Hazelwood didn't testify in a 1990 criminal case when he was tried on charges of operating a vessel while drunk and negligently discharging oil. He was acquitted of the more serious drunkenness charge and is appealing his misdemeanor conviction for negligence.
The state and federal government filed criminal and civil cases against Exxon, but those were dropped when out-of-court settlements were reached with the oil giant in 1992.
Now, the final chapter of the 5-year-old saga is being written as 12,000 fishermen, Alaska Natives, and business and landowners take Hazelwood and Exxon to court. They are seeking $1.5 billion in actual damages and an additional $15 billion in punitive damages. To collect punitive damages, the plaintiffs must prove Exxon acted recklessly. So attorneys are focusing on Hazelwood and his drinking. They hope to prove Exxon was aware Hazelwood had a drinking problem, but failed to deal with it.
Hazelwood said that when the tanker hit the reef, he knew "intuitively that something was wrong, pretty seriously wrong. You don't take belts like that on a ship."
When he reached the vessel's command post, Hazelwood immediately started giving orders to assess the damage.
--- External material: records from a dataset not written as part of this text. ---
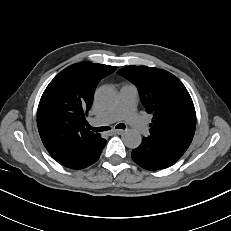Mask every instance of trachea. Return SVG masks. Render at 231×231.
<instances>
[{
  "instance_id": "1",
  "label": "trachea",
  "mask_w": 231,
  "mask_h": 231,
  "mask_svg": "<svg viewBox=\"0 0 231 231\" xmlns=\"http://www.w3.org/2000/svg\"><path fill=\"white\" fill-rule=\"evenodd\" d=\"M86 126L88 129L93 130L94 132H103L111 129L109 126L92 127L89 124H87ZM125 128L126 126L123 123H120L116 126V129H125Z\"/></svg>"
}]
</instances>
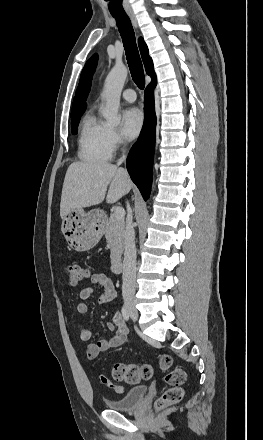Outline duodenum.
Here are the masks:
<instances>
[{
    "label": "duodenum",
    "mask_w": 263,
    "mask_h": 440,
    "mask_svg": "<svg viewBox=\"0 0 263 440\" xmlns=\"http://www.w3.org/2000/svg\"><path fill=\"white\" fill-rule=\"evenodd\" d=\"M123 263L121 260H115L113 263V272L114 273H120L122 271Z\"/></svg>",
    "instance_id": "duodenum-1"
}]
</instances>
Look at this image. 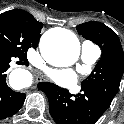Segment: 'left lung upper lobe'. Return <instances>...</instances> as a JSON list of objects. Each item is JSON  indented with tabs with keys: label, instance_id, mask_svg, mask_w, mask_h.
Listing matches in <instances>:
<instances>
[{
	"label": "left lung upper lobe",
	"instance_id": "5c2ea615",
	"mask_svg": "<svg viewBox=\"0 0 124 124\" xmlns=\"http://www.w3.org/2000/svg\"><path fill=\"white\" fill-rule=\"evenodd\" d=\"M85 39L99 45L102 55L92 73L81 83L83 91L96 94L111 104L124 72V54L118 36L108 26L90 21L77 26Z\"/></svg>",
	"mask_w": 124,
	"mask_h": 124
}]
</instances>
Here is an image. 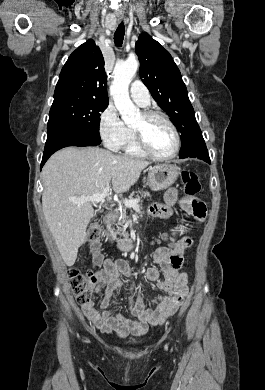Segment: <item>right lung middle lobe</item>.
I'll return each mask as SVG.
<instances>
[{"label":"right lung middle lobe","instance_id":"dd1d6c3e","mask_svg":"<svg viewBox=\"0 0 265 390\" xmlns=\"http://www.w3.org/2000/svg\"><path fill=\"white\" fill-rule=\"evenodd\" d=\"M108 102L85 98L54 100L49 112L48 132L71 130L101 140L99 118Z\"/></svg>","mask_w":265,"mask_h":390}]
</instances>
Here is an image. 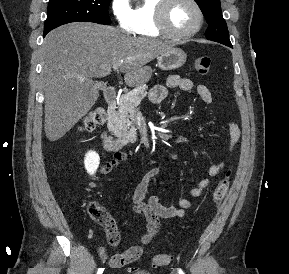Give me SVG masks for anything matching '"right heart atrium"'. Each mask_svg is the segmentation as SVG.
Wrapping results in <instances>:
<instances>
[{"instance_id":"1","label":"right heart atrium","mask_w":289,"mask_h":274,"mask_svg":"<svg viewBox=\"0 0 289 274\" xmlns=\"http://www.w3.org/2000/svg\"><path fill=\"white\" fill-rule=\"evenodd\" d=\"M110 9L118 27L125 32H132L133 15L129 0H111Z\"/></svg>"}]
</instances>
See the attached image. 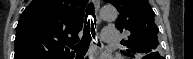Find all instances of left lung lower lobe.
Wrapping results in <instances>:
<instances>
[{"label": "left lung lower lobe", "instance_id": "0a47b994", "mask_svg": "<svg viewBox=\"0 0 193 59\" xmlns=\"http://www.w3.org/2000/svg\"><path fill=\"white\" fill-rule=\"evenodd\" d=\"M144 59H162V57L157 52H154L146 55Z\"/></svg>", "mask_w": 193, "mask_h": 59}]
</instances>
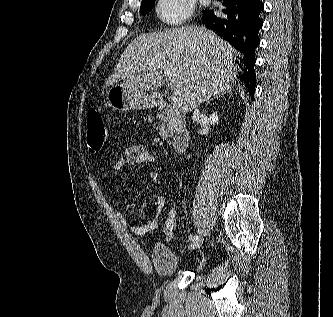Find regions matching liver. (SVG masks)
<instances>
[{"label":"liver","mask_w":333,"mask_h":317,"mask_svg":"<svg viewBox=\"0 0 333 317\" xmlns=\"http://www.w3.org/2000/svg\"><path fill=\"white\" fill-rule=\"evenodd\" d=\"M237 55L228 42L203 27L144 33L126 47L108 84L125 79L155 92L169 79V88L182 99V109L191 111L211 96L231 90Z\"/></svg>","instance_id":"1"}]
</instances>
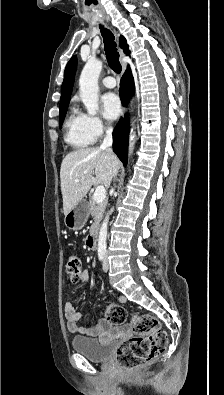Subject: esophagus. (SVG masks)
Masks as SVG:
<instances>
[{
  "instance_id": "esophagus-1",
  "label": "esophagus",
  "mask_w": 224,
  "mask_h": 395,
  "mask_svg": "<svg viewBox=\"0 0 224 395\" xmlns=\"http://www.w3.org/2000/svg\"><path fill=\"white\" fill-rule=\"evenodd\" d=\"M116 38L118 39L117 34H116ZM119 53H120V59H121V64H122V71L124 73L126 70V63L123 61L125 55L121 49H119ZM127 110H128V105L125 104V106L123 107V116L127 113Z\"/></svg>"
}]
</instances>
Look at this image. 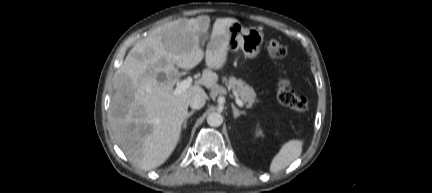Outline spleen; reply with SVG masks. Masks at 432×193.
<instances>
[{"mask_svg":"<svg viewBox=\"0 0 432 193\" xmlns=\"http://www.w3.org/2000/svg\"><path fill=\"white\" fill-rule=\"evenodd\" d=\"M302 146L303 141L297 139L285 143L273 158L270 164V172L276 173L299 158L302 153Z\"/></svg>","mask_w":432,"mask_h":193,"instance_id":"obj_1","label":"spleen"}]
</instances>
He considered ringing the emergency alarm, but decided against it.
"I had a second mate ring a general alarm on me once and it panicked the whole crew. It's not something that is done lightly at all. . . . I didn't want to create a stampede of people out of a sleep," said Hazelwood, who more than once was asked to refer to the 2,300-page deposition he gave over 10 days in January.
About 20 minutes passed before Hazelwood radioed the Vessel Traffic Center in Valdez to report the grounding. A recording of that call has been played a couple of times for the 12 jurors who will decide the case.
On the tape, his voice is monotone, slow and guttural. It sounds as if the tape is being played at half speed. He occasionally slurs a word or begins a sentence with the wrong word, stops, and starts over.
"I remember picking up the mike and calling the Coast Guard," Hazelwood testified. "I remember it was almost a surreal event to me, because I had this microphone in my hand talking to somebody over the airwaves, and, you know, it was almost a detachment of what they could do and they weren't going to levitate me away or 'Beam me up Scottie.' "
"There was a good, healthy chunk of fear there, and I don't know if it was a realization but a recognition that I'd better not panic. That I've got to try to control the situation. I don't know if it's not a machismo thing or anything like that, but just make sure that people working under me see that I'm not panicking so they don't panic, basically."
Today, a two-hour videotape of Third Mate Greg Cousin's testimony will be played for the jury.